Так и не справившись со своим смятением, он поднялся по широкой лестнице на второй этаж. Слева помещался окружной комитет партии. Справа — Контрольная комиссия. Самое название этой организации вызывало у Марата четкое представление: там заседают самые верные, самые уважаемые старые большевики и во главе их дядя Костя. Так по-дружески называли в городе Константина Дмитриевича Турбая, старого подпольщика, узника царских тюрем, комиссара краснознаменной дивизии. Дядя Костя часто бывал на заводе «Металлист», и когда Марат слушал его рассказы, сердце било в набат.
Сейчас сердце стучало по другой причине. Перед дверью с табличкой он немного постоял, потом вошел в большую комнату. И сразу же его настороженно-растерянный взгляд упал на знакомое лицо Турбая. Марат засиял. Ему стало спокойно и легко.

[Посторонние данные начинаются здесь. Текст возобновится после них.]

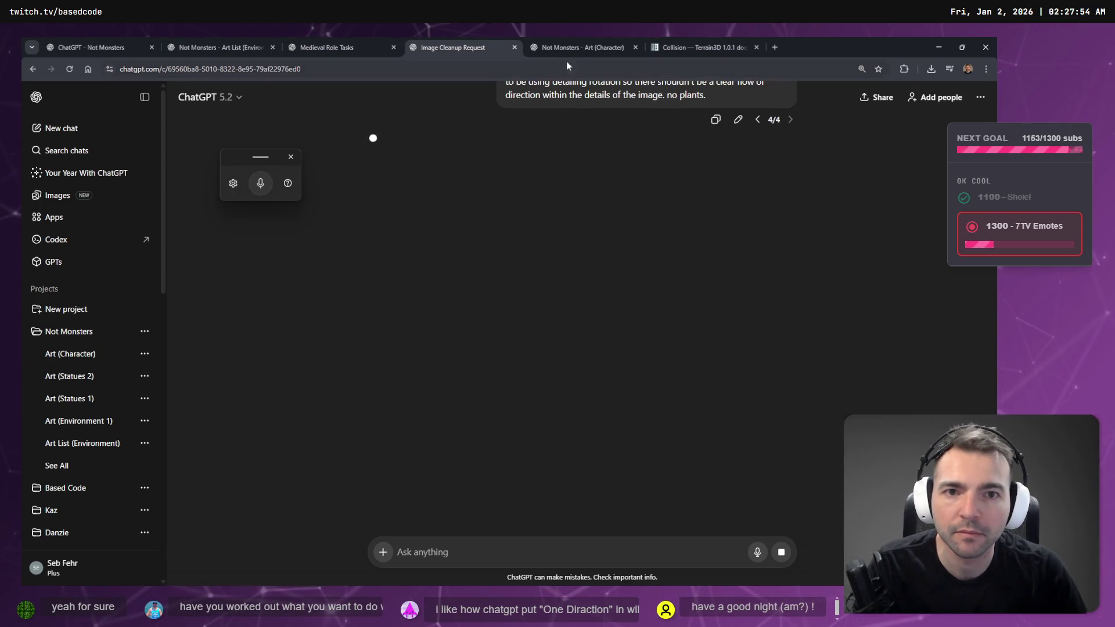
# Step: Flip between the Art (Character) chat and Terrain3D collision docs while the texture generates
pyautogui.click(541, 43)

Уже потом он разглядел рядом с Турбаем старика Заболотного. «Музей?» — удивился он.
— Садись, садись, — пригласил его дядя Костя, ответив на приветствие. Он смотрел на Марата с любопытством: — Садись, рассказывай.
На широком столе, покрытом зеленым картоном, стояла простая чернильница с ученической ручкой. Да белел одинокий лист бумаги. Марат узнал свое заявление.
— Что рассказывать? — спросил он.
— Что рассказывать? — Турбай потер лысину. — О жизни. Ну, вот ты ездил в деревню. Что там видел, что слыхал?
«Хорошо, что не сразу…» — с благодарностью к дяде Косте подумал Марат. С каждой фразой голос его звучал все увереннее. Он старался в свой рассказ между обыкновенных, как ему казалось, серых слов вставлять другие, твердые, которые так нравились ему в некоторых статьях. Они должны были безоговорочно свидетельствовать, что значит для Марата идея. Долой все, что стоит на пути идеи, которой так верно служит он, Марат Стальной.